2016年6月14日の英国テレグラフより
英国に、コナガという蛾が爆発的に流入しており、このままでは英国の農業に深刻な被害を与える可能性があることが、ほぼすべての英国メディアで報じられていました。
過去数週間で、「数千万匹」が英国に飛来しているのだとか。
しかし、どうして蛾の幼虫をそのように警戒しなければならないかといいますと、このコナガという蛾は今では多くが殺虫剤に対しての耐性を持っていて、つまり殺虫剤では駆除できない可能性が高いのです。
コナガというのは、下のように分類されています。
コナガ - Wikipedia
コナガはチョウ目に属する昆虫の一種。原産地は西アジアといわれ、現在は熱帯から寒帯まで全世界的に広範囲に分布する。アブラナ科植物を食害し、農業上、重要害虫である。
農業上、重要害虫であり、防除は必須である。有機リン剤、合成ピレスロイド剤、BT剤、IGR剤などチョウ目対象の薬剤で防除されているが、いずれの系統の薬剤に対しても、抵抗性を獲得した個体が確認されている。特にBT剤については、抵抗性が確認された最初の害虫である。
冒頭のテレグラフのの報道でも、英国に飛来しているコナガが殺虫剤に耐性を持っていることが記されています。
Sponsored Link
コナガの幼虫
・コナガ
コナガがつきやすい野菜は、コナガの対策と駆除というページによりますと、
カブ・カリフラワー・キャベツ・コールラビ・コマツナ・ダイコン・チンゲンサイ・漬け菜・ハクサイ・ブロッコリー・ミズナ・メキャベツ・ルッコラ・クレソン
となっていまして、八百屋さんや野菜売り場に並んでいる「葉もの」のかなりの部分を占めます。

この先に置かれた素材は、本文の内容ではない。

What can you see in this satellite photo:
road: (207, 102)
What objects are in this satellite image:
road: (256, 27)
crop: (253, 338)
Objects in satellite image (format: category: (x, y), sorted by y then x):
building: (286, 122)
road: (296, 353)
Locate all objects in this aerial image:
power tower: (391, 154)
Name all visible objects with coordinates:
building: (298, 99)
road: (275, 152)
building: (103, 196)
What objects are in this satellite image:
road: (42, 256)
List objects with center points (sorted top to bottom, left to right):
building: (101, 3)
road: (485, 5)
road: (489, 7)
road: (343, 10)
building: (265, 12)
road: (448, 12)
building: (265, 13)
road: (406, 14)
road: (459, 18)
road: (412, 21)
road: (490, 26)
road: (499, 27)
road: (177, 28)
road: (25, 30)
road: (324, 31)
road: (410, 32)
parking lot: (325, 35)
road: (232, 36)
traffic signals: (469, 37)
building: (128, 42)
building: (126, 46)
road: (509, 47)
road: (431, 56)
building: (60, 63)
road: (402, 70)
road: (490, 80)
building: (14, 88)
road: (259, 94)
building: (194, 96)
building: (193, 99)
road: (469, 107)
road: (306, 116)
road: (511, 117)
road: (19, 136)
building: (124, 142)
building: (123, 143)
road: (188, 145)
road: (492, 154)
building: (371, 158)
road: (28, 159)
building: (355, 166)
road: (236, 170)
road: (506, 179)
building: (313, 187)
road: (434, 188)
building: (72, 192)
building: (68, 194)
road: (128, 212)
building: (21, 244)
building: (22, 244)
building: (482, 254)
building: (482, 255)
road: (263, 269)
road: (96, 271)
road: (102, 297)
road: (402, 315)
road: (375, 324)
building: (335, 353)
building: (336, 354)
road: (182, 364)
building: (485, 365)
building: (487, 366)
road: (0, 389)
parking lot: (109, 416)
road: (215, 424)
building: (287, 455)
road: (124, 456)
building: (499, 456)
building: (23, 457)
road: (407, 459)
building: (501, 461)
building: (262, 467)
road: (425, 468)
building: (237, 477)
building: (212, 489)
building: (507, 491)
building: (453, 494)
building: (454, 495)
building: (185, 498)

これらが壊滅的な危機にさらされているというのですから、思っている以上に事態は深刻かもしれません。
同じ英国の BBC では「聖書的な」(Bibilical)という単語を使った見出しで報道していました。
2016年6月14日の英国BBCより
・BBC
BBC によれば、コナガに対して効果のある殺虫剤もあるにはあるらしいのですが、大きな問題は、それらを使うと、コナガの天敵でもある益虫であるスズメバチやテントウムシも殺してしまう可能性があることだそうです。
ちなみに、この数週間で英国に飛来したコナガの数は、通常の1年間すべての期間に観測されるコナガの「 100倍」になっているそうで、さらに流入は続いているということで、事態が深刻化する可能性が指摘されています。
イナゴによる作物の壊滅的被害は、たびたび世界各地で起こりますが、蛾による壊滅的被害というものもあるのですね。
このコナガの問題の、
「殺虫剤に耐性を持った」
という部分は、アメリカで数年前に登場して以来、日本を含めた世界各地で見られるようになった「 DDT の効かないスーパーナンキンムシ」とも似たような雰囲気もあります。
このことは、かつて、
・アメリカを侵略している南京虫は DDT にも耐えられるスーパー南京虫(前編)
In Deep 2010/10/03
という記事に書いたことがあります。
抗生物質が効かない耐性菌などもそうですが、これらはすべて、人間が文明の中で薬や殺虫剤を使うことにより「地球上に存在していなかった強い虫や菌を作りだしてしまった」ということでもあり、大きな人災であるのだと思います。
もっと強い殺虫剤を作れば、さらに向こうも強くなって戻ってくる。
それが自然に生きる生命たちの進化の仕方のようです。